Study Design and Data Collection
This study was conducted retrospectively, focusing on the evaluation of Milvue Suite v2.1 (Milvue, Paris, France), a CE-marked artificial intelligence (AI) algorithm. The algorithm is intended to detect pathologies on frontal and lateral chest radiographs, irrespective of the patient's positioning, among which the 5 following common findings evaluated in this study: pneumothorax, fracture, pleural effusion, non-nodular pulmonary opacity, and pulmonary nodule.

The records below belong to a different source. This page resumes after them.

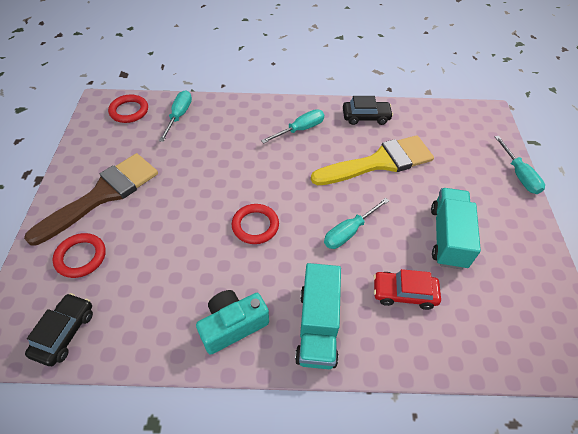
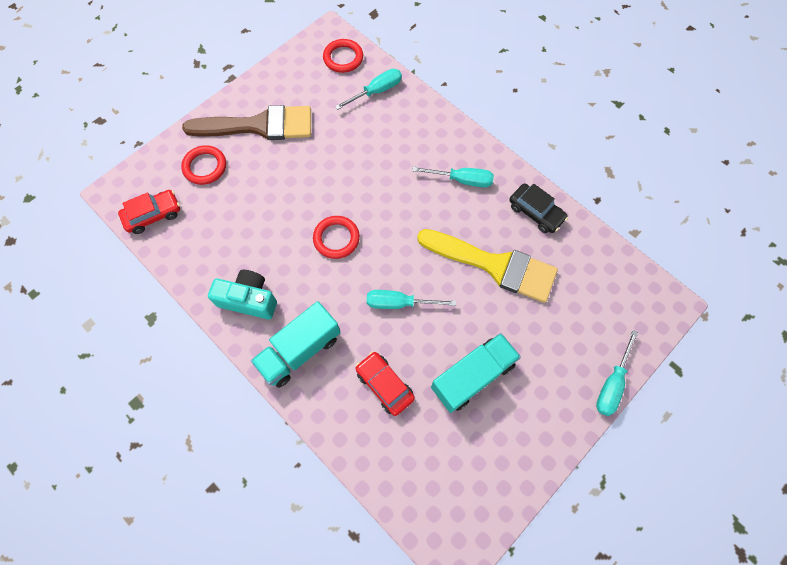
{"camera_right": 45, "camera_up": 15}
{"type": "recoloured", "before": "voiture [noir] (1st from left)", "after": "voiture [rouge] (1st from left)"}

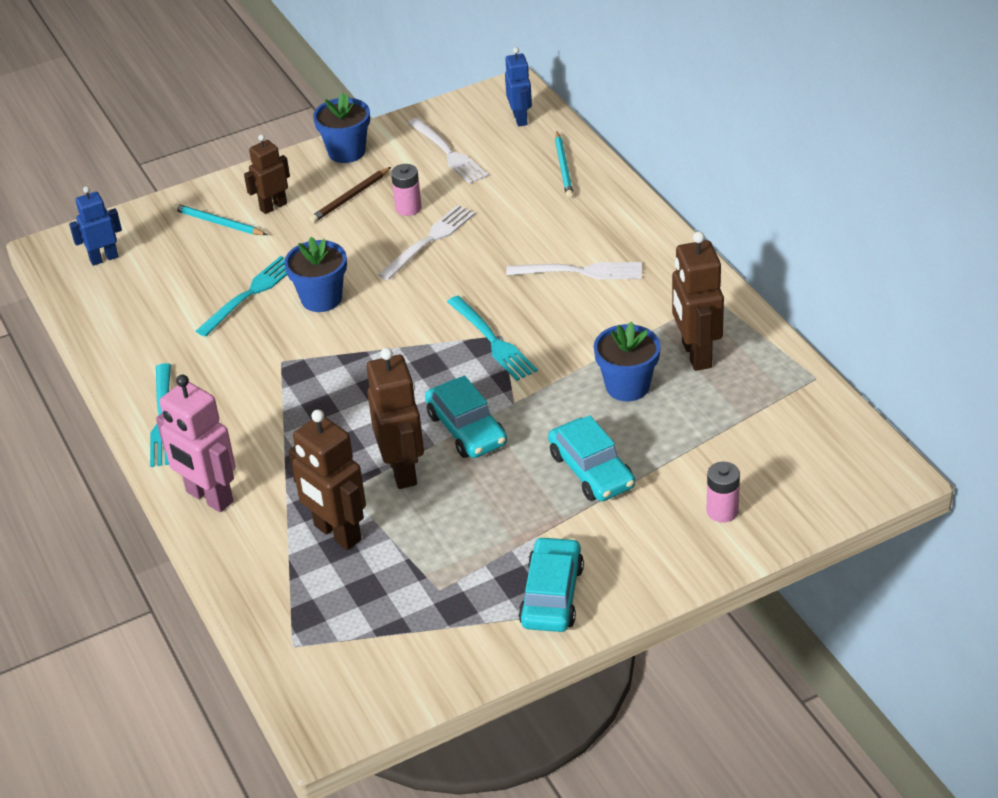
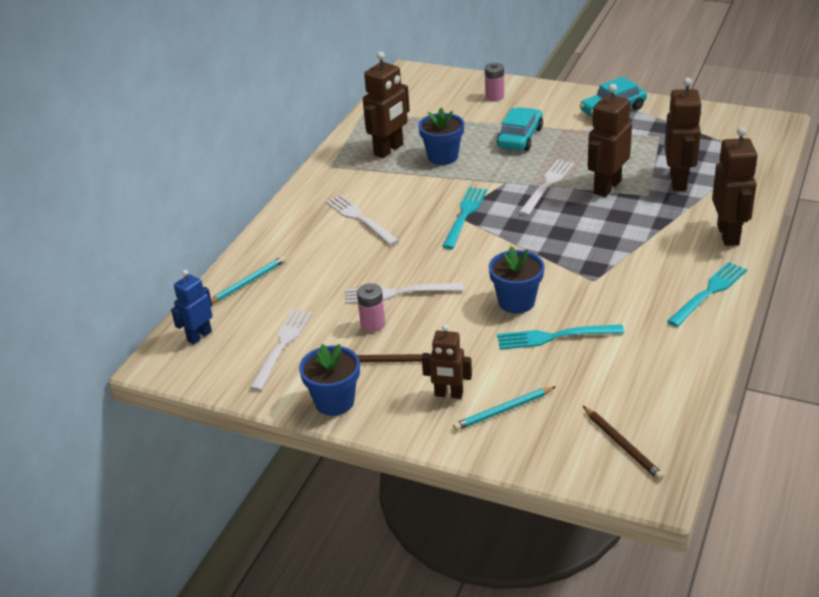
{"camera_right": -130, "camera_up": -5}
{"type": "replaced", "before": "robot [bleu] (1st from left)", "after": "crayon [marron] (2nd from left)"}
{"type": "replaced", "before": "voiture [turquoise] (1st from left)", "after": "fourchette [blanc] (4th from left)"}
{"type": "recoloured", "before": "robot [rose]", "after": "robot [marron] (5th from left)"}
{"type": "turned", "before": "crayon [turquoise] (1st from left in the first image)", "turn": 75}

Ground Truth Establishment
A total of 202 consecutive radiograph sets from outpatients who underwent chest radiography at the emergency department of a large university hospital (CHU Rennes, France) were included in the study. The radiograph sets, in DICOM format along with a brief clinical context, were anonymized and uploaded to a dedicated interface for evaluation by three senior thoracic radiologists of our institution (ML, PAL, SL). These radiologists independently reviewed each set to identify the presence or absence of the five specified findings, which were categorized as either critical (pneumothorax, fracture, pleural effusion) or relevant (non-nodular pulmonary opacity, pulmonary nodule). The consensus process did not involve providing the radiologists with specific localization information for the findings within the radiographs. Each radiograph set which did not reach a consensus evaluation was excluded, resulting in a study dataset of 119 radiograph sets.
AI Model Evaluation
Following the establishment of the ground truth, the Milvue Suite AI model was tasked with evaluating each radiograph set. The AI's assessment focused on determining the presence, doubt, or absence of the five targeted findings. For the purposes of statistical analysis, findings marked as "doubt" by the AI were classified as positive. A radiograph set was deemed abnormal if the AI identified at least one of the findings as present.
Statistical Analysis
The performance of the AI model was evaluated on a per-radiograph set basis, as well as pooled and individually for each of the five findings. The analysis included calculating the overall standalone performance of the AI model, utilizing metrics such as accuracy, sensitivity (Se), specificity (Sp), negative predictive value (NPV), positive predictive value (PPV). These metrics were derived from a comparison between the AI model's assessments and the consensus ground truth established by the three expert radiologists on a triaging mode (the localization of the AI finding(s) was not reviewed).